The trial of… John Demjanjuk may have been based on fabricated evidence, the FBI has claimed.
Lawyers for the 90-year-old Ukrainian accused of being a guard at the SS [prison] camp Sobibor during World War Two today asked for the trial to be suspended in the light of the report.
At issue is Exhibit A in the case, Demjanjuk's alleged SS identity card.
According to an FBI report from 25 years ago that has just surfaced, the agency deemed that it was 'quite likely fabricated' by [Jewish?] KGB agents in the former Soviet Union.
Claims that the card and other evidence against Demjanjuk are Soviet forgeries have repeatedly been made by his defence lawyers.

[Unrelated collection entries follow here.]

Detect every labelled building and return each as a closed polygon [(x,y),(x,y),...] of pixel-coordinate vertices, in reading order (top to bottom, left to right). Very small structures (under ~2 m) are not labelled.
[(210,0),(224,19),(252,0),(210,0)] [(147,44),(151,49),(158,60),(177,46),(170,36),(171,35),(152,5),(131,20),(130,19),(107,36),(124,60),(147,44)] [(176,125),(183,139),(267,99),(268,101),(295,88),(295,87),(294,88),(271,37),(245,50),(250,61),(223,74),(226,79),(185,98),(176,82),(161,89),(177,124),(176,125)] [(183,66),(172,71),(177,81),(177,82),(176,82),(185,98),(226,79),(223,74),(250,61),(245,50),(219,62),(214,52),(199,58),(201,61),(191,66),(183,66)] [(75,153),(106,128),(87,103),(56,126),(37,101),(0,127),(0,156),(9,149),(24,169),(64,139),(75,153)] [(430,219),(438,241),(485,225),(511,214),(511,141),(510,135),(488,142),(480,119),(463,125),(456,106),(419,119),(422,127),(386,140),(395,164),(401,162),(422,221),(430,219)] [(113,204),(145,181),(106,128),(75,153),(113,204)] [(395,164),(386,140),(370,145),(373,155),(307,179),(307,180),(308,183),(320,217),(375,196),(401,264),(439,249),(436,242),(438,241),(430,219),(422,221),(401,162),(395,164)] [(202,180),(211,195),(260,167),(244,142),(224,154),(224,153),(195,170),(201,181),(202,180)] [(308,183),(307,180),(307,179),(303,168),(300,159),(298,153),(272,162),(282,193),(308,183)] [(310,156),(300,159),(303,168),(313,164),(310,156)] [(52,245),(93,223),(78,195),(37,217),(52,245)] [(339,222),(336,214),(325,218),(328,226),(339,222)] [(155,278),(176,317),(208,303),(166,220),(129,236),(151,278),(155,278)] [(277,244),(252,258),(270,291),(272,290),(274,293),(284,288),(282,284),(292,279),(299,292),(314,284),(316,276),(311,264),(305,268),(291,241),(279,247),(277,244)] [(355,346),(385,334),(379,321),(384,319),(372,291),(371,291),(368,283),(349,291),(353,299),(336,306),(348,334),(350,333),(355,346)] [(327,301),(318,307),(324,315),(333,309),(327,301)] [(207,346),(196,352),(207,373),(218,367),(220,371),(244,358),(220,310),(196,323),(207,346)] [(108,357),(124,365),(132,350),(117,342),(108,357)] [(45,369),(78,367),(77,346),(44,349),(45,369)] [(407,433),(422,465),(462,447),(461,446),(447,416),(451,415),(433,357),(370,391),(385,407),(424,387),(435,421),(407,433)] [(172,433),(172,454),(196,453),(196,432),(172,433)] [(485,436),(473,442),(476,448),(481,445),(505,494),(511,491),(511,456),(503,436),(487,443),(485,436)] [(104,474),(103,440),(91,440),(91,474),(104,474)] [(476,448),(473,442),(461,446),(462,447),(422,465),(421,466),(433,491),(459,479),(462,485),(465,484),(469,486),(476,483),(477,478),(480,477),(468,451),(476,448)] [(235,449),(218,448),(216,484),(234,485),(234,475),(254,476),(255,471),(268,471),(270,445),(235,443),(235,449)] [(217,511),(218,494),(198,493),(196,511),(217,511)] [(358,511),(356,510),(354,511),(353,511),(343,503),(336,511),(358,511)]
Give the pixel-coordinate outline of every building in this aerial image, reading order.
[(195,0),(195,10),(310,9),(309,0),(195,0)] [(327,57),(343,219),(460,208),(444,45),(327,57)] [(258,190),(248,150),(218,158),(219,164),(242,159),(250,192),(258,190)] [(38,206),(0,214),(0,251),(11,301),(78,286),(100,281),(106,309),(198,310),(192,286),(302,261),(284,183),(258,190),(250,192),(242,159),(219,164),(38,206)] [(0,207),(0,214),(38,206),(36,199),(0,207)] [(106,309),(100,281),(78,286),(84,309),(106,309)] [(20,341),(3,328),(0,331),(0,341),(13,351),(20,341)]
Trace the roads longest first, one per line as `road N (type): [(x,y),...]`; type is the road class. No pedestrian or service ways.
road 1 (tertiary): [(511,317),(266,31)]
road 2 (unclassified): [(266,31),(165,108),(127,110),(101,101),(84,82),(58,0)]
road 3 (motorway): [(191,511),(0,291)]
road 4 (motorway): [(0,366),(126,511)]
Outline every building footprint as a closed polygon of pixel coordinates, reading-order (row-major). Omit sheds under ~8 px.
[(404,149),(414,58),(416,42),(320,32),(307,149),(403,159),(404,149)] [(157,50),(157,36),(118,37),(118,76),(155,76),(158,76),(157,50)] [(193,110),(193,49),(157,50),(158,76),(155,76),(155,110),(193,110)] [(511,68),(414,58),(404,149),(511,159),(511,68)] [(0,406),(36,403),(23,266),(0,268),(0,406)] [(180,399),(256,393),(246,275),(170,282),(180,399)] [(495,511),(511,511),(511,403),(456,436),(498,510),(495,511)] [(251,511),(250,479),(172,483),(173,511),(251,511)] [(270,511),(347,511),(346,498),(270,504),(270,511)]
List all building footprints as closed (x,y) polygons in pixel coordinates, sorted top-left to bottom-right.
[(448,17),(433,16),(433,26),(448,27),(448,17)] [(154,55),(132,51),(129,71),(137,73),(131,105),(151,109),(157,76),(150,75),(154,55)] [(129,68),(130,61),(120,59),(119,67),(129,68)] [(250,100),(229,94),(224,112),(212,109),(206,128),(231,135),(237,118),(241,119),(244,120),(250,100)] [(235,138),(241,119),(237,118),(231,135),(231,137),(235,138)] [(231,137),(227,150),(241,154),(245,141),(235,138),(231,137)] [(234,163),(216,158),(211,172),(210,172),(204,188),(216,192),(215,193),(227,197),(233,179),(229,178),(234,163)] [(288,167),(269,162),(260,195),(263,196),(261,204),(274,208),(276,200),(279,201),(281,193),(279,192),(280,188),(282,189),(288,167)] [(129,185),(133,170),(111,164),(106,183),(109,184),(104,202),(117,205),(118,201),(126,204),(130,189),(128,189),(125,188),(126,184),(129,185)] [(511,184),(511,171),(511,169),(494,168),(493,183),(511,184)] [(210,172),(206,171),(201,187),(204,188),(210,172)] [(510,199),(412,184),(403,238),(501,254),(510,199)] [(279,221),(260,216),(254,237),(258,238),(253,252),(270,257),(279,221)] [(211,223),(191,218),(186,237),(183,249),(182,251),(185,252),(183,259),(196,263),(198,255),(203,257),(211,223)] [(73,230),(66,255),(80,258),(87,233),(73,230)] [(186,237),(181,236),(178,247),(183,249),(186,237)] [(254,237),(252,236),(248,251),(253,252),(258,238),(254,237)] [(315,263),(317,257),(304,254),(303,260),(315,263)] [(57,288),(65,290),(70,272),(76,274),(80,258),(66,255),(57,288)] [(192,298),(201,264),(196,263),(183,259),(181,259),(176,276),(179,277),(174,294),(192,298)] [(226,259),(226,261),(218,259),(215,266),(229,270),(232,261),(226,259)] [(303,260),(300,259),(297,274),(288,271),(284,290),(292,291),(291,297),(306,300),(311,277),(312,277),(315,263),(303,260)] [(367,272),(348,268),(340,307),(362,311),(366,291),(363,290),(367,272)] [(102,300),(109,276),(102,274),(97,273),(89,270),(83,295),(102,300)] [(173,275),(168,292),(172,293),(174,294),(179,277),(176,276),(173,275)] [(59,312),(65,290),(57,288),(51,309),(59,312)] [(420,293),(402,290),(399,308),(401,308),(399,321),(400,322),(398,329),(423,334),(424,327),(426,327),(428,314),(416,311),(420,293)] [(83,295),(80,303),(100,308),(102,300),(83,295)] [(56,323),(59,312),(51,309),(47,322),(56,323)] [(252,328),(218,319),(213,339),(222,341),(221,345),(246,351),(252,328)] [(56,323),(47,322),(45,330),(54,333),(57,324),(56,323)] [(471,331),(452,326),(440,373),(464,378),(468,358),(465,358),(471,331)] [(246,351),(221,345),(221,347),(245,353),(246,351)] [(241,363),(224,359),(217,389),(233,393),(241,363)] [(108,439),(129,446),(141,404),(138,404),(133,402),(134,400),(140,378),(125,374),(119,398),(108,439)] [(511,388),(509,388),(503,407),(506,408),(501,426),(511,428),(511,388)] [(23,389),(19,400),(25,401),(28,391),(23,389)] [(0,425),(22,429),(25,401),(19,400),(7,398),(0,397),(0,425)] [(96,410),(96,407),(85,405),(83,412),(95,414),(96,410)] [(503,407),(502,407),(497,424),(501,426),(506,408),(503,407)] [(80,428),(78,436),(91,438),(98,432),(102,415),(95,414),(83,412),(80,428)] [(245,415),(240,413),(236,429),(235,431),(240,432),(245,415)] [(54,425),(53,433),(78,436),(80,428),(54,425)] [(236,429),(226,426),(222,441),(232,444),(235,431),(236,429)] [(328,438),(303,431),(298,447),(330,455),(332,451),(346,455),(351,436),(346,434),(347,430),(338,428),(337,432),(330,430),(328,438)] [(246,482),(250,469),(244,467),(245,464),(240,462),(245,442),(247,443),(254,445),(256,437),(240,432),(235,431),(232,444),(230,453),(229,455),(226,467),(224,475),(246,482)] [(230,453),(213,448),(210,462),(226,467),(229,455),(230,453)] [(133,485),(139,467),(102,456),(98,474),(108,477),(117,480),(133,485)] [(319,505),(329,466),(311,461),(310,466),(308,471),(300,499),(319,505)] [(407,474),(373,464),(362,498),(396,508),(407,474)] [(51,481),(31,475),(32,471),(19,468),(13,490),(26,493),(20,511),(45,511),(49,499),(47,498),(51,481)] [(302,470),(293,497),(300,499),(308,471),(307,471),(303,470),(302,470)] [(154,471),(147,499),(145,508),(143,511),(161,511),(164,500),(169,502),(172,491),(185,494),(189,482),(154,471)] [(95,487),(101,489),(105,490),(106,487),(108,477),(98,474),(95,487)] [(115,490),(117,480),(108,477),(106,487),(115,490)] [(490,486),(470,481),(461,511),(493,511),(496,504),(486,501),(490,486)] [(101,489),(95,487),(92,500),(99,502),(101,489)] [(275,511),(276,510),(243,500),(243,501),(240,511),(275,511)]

However, the FBI report provides the first-known confirmation that U.S. investigators had similar doubts.
'Justice is ill-served in the prosecution of an American citizen on evidence which is not only normally inadmissible in a court of law, but based on evidence and allegations quite likely fabricated by the KGB,' the FBI's Cleveland field office said in a 1985 report - four years after the Soviets had shown U.S. investigators the card.
Demjanjuk had served in the Red Army before being captured by the Nazis in 1942…
FBI agents argued that the Soviets had an interest in faking the documents as part of a campaign to smear anti-communist emigres.
Demjanjuk always claimed he was captured by the Nazis, imprisoned and volunteered to fight in an anti-Communist German unit called the Vlaslov Army.